• [Excerpt to read]:
WITH THE UK ENTRY TO THE WORLD’S BIGGEST SONG CONTEST EVENT THIS YEAR OPEN TO SUBMISSIONS, MR PEACH THOUGHT THE TIME MIGHT BE RIGHT TO SHOOT FOR THE SHORTLIST FOR QUEEN AND COUNTRY.
If the biggest annual media event in Europe tends not to flicker the cultural barometer of the British music press, that doesn’t mean it doesn’t have its fans – many thousands of them, in fact. For the Eurovision Song Contest hasn’t simply survived the last sixty years against all the cultural odds, it seems to be gaining an audience – viewing figures all but reached 200million across the continent this year as Mans Zelmerlow won the trophy for Stockholm, continuing the upward trend of the last five years. But is there a formula for winning this enormous audience’s heart – and does the bloke from Momo think he has it?

• [Source data]:
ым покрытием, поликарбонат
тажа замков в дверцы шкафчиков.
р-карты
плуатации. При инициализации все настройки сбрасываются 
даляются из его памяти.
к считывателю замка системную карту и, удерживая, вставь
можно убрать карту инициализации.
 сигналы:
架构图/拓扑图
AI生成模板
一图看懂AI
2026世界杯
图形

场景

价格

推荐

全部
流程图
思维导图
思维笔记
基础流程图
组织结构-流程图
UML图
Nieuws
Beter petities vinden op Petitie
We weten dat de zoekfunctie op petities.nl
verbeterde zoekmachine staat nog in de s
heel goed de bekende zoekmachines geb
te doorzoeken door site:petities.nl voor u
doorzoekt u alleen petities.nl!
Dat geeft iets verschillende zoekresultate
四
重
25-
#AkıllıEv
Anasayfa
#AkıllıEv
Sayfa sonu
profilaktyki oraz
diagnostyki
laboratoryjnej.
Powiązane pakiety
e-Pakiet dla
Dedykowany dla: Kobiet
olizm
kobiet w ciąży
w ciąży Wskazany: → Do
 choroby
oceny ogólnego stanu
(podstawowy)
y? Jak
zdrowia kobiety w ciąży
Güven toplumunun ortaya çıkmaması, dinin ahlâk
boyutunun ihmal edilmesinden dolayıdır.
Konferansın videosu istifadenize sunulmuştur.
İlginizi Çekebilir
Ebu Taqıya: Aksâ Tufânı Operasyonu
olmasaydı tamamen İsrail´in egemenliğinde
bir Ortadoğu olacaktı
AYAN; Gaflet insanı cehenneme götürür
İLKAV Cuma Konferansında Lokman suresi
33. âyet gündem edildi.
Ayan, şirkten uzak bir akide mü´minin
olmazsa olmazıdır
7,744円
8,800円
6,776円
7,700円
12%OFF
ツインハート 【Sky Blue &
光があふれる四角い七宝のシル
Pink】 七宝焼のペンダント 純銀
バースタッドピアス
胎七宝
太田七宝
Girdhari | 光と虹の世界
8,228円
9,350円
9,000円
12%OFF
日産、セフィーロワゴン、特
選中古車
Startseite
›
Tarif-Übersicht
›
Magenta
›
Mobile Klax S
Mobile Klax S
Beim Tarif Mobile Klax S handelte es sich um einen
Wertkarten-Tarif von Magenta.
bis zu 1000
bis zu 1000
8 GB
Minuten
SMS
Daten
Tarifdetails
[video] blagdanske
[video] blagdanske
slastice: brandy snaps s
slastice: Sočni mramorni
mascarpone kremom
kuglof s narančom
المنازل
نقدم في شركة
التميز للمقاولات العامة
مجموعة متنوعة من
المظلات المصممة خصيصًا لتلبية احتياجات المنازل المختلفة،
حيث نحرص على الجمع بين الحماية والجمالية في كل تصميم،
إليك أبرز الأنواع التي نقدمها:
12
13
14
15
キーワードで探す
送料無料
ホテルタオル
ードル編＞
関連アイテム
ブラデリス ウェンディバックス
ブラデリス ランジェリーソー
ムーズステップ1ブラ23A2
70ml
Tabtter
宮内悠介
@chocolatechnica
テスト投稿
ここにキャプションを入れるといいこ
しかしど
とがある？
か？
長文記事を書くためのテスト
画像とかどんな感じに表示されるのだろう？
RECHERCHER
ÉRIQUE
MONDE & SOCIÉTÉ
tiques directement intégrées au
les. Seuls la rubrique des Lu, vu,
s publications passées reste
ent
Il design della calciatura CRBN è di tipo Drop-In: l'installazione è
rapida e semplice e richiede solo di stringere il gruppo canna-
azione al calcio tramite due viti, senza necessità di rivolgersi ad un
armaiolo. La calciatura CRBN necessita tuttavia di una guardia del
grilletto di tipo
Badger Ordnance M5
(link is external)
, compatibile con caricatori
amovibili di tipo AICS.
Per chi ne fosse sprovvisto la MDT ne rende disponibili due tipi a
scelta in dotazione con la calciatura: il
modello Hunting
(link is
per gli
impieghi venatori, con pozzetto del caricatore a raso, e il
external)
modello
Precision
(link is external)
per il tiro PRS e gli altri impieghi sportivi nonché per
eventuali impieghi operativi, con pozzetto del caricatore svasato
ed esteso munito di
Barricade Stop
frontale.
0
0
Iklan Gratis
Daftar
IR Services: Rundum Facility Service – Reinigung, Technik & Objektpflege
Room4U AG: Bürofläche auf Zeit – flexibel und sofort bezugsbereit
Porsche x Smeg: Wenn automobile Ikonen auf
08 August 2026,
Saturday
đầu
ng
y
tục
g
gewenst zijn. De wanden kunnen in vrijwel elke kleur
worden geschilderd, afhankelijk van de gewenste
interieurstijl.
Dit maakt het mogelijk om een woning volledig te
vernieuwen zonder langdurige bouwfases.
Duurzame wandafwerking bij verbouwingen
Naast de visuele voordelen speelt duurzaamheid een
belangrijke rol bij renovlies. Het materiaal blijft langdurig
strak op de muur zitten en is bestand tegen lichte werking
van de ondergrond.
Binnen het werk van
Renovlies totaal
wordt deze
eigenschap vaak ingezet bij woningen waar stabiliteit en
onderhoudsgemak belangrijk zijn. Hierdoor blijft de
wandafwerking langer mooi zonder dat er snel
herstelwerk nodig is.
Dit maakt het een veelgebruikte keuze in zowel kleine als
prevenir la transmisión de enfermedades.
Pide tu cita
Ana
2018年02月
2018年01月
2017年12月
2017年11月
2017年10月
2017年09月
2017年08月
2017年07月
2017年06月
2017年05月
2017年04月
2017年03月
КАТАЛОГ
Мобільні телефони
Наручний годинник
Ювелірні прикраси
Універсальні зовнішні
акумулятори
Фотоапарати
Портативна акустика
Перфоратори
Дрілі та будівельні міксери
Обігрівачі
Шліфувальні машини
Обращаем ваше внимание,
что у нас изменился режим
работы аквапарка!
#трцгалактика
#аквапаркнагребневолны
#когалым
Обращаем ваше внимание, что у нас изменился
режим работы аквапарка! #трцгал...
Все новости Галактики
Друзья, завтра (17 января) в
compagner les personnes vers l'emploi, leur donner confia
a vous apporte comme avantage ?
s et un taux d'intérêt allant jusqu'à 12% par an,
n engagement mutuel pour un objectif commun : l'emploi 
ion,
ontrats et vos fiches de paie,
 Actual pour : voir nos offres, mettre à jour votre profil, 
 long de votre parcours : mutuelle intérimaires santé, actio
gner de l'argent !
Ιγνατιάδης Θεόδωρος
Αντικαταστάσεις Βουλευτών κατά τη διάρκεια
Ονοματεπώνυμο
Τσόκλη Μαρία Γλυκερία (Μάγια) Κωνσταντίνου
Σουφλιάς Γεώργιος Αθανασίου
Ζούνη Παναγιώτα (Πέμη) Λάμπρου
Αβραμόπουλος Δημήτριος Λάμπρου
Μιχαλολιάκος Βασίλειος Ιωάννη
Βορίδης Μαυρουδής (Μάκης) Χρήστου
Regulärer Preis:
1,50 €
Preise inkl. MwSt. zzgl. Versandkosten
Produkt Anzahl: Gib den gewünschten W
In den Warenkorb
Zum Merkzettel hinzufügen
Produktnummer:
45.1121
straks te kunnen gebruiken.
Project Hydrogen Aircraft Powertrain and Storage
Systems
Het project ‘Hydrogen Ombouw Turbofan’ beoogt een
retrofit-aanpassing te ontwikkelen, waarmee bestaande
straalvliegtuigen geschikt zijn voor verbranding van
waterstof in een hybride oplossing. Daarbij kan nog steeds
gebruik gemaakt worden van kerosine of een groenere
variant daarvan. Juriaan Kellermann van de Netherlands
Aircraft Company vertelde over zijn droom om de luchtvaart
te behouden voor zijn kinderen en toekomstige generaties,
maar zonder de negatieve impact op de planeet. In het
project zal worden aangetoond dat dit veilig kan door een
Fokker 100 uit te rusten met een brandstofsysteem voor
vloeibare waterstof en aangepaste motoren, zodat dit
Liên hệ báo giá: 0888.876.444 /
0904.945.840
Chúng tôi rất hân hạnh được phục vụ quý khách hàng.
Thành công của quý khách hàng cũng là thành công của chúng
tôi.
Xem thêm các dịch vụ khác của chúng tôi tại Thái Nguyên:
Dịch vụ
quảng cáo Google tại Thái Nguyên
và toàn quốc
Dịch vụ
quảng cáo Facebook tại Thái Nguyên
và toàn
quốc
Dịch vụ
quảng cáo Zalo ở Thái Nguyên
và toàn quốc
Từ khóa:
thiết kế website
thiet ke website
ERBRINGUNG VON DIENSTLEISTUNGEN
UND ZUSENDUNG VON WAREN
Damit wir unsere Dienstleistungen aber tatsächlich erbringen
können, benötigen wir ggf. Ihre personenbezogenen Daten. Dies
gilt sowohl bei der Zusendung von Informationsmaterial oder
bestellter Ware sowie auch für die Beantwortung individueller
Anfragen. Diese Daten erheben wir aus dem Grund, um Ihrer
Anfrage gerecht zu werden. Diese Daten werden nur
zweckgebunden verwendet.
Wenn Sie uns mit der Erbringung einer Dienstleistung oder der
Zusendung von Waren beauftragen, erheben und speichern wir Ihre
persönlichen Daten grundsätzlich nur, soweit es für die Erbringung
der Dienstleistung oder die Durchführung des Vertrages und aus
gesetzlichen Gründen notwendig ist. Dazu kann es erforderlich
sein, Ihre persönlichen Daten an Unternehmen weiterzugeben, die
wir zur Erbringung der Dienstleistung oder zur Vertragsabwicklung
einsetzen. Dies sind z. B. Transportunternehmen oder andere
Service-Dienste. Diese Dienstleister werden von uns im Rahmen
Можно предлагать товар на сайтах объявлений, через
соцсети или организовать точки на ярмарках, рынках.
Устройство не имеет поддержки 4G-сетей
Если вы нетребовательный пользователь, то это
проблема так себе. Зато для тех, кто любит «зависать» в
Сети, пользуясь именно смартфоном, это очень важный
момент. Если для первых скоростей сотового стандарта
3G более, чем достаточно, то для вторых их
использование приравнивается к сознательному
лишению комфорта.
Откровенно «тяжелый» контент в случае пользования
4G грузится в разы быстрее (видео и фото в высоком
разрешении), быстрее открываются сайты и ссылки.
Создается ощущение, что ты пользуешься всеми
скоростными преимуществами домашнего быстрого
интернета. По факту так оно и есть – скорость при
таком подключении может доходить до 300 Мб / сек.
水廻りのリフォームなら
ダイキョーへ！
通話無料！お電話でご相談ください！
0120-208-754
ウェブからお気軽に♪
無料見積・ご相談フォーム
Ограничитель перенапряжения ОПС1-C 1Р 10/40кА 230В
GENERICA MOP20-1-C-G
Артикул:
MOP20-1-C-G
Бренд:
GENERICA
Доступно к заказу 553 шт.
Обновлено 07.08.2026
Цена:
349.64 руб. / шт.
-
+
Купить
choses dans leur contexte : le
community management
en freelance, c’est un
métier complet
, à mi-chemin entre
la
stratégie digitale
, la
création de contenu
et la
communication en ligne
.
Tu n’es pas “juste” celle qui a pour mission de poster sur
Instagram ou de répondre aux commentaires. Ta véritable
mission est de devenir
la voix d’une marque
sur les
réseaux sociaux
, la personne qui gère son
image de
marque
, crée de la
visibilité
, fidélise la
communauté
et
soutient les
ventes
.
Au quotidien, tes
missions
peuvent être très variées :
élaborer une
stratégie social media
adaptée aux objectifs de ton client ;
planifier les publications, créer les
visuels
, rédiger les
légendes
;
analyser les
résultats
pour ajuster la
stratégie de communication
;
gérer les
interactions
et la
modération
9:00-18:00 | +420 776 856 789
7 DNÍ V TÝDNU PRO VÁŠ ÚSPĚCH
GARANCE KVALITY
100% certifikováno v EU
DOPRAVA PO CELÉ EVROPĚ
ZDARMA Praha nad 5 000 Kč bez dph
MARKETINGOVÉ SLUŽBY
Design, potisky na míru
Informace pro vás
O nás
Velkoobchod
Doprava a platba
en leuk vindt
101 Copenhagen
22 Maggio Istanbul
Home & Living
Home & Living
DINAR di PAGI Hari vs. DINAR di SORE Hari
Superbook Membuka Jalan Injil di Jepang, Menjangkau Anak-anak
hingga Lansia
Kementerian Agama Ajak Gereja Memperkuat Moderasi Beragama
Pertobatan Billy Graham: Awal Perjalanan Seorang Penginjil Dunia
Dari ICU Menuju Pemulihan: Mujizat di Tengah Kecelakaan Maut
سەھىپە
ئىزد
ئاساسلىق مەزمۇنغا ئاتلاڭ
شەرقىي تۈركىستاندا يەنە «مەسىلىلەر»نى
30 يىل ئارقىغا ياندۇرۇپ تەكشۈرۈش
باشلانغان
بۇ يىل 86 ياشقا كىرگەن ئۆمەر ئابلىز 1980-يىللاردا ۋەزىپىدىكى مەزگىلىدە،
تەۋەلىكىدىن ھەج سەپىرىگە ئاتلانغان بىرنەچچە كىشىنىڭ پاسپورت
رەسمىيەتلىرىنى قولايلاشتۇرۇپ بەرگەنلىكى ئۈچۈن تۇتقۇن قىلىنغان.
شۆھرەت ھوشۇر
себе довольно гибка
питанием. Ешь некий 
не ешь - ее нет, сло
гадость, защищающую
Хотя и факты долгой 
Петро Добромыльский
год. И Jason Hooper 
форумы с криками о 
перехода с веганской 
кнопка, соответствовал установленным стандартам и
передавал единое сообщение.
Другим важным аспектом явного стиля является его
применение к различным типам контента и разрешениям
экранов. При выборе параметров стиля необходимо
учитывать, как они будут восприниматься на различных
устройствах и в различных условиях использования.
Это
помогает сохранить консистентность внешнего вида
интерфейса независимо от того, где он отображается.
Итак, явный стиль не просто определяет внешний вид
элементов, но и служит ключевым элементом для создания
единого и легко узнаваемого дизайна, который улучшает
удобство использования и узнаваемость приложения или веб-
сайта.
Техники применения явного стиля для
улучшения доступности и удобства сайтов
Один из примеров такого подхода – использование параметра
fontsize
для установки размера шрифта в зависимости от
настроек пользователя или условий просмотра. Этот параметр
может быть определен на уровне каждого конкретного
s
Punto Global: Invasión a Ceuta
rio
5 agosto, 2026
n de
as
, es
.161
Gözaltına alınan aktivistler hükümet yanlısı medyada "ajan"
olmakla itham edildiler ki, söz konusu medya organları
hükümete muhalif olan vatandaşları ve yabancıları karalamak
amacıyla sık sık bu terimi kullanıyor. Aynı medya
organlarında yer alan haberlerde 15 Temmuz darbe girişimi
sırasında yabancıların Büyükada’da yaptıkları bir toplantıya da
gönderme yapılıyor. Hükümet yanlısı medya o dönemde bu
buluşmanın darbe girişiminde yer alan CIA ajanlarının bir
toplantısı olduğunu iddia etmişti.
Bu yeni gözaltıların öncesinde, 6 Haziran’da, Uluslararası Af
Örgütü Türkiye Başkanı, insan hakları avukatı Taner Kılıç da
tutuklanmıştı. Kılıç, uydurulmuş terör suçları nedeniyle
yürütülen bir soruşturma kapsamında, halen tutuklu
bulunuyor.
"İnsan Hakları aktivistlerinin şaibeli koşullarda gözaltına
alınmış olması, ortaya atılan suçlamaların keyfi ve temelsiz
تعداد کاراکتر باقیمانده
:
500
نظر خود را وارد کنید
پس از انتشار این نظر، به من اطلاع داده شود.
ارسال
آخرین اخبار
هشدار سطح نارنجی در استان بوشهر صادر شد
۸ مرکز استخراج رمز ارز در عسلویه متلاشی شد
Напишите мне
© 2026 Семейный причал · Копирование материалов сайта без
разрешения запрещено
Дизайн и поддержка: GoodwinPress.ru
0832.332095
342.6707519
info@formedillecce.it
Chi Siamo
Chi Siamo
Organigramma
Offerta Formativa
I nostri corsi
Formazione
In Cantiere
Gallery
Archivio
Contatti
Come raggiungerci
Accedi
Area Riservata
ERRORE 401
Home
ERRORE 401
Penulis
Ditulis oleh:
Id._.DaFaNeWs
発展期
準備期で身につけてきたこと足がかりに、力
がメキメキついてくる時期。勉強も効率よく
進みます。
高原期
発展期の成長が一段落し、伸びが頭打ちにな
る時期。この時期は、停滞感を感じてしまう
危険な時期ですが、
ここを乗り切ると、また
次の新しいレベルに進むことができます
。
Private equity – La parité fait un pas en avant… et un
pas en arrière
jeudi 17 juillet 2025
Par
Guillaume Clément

• [What this exercise asks]:
[1] From the Eurovision article, reproduce word for word the passage that begins with the words containing "WITH THE UK" and ends with "QUEEN AND COUNTRY.".
[2] Write the next part of the article about Mr Peach and the Eurovision Song Contest, starting after its final sentence.

• [Written responses]:
[1]
WITH THE UK ENTRY TO THE WORLD’S BIGGEST SONG CONTEST EVENT THIS YEAR OPEN TO SUBMISSIONS, MR PEACH THOUGHT THE TIME MIGHT BE RIGHT TO SHOOT FOR THE SHORTLIST FOR QUEEN AND COUNTRY.

[2]
“The only formula you can hope to follow in writing a three-minute song for Eurovision is to make sure that song stands entirely on its own two feet” says Timo Peach, “creative conviction is your one qualification in the end.”
With some mystery surrounding the UK’s process for choosing its reps in recent years, it was interesting then to discover the 2016 British act would be found in an open submission from the public.
“Yes,” says Mr Peach. “Funnily, I’d just emailed a chap from the Beeb whose name I’d tracked down in the summer to ask about how to step up to the plate for the ol’ Royaume Uni and he replied that they were about to announce a big contest to find The One, culminating in a shortlist formed with help from the biggest Eurovision fanclub in the world, the OGAE, as well as the British Academy of Songwriters, Composers and Authors which has showcased the competition to its members. So I watched the press and got writing.”
And how do you write a Eurovision hit?
“By being yourself, I think. Or at least, understanding that a song and an act cobbled together with some sort of ‘strategy’ in mind will look obviously not the real deal. So I’ve simply fired up the Momo machine and cranked it to Full Pop. Full Pop and be damned, I say.”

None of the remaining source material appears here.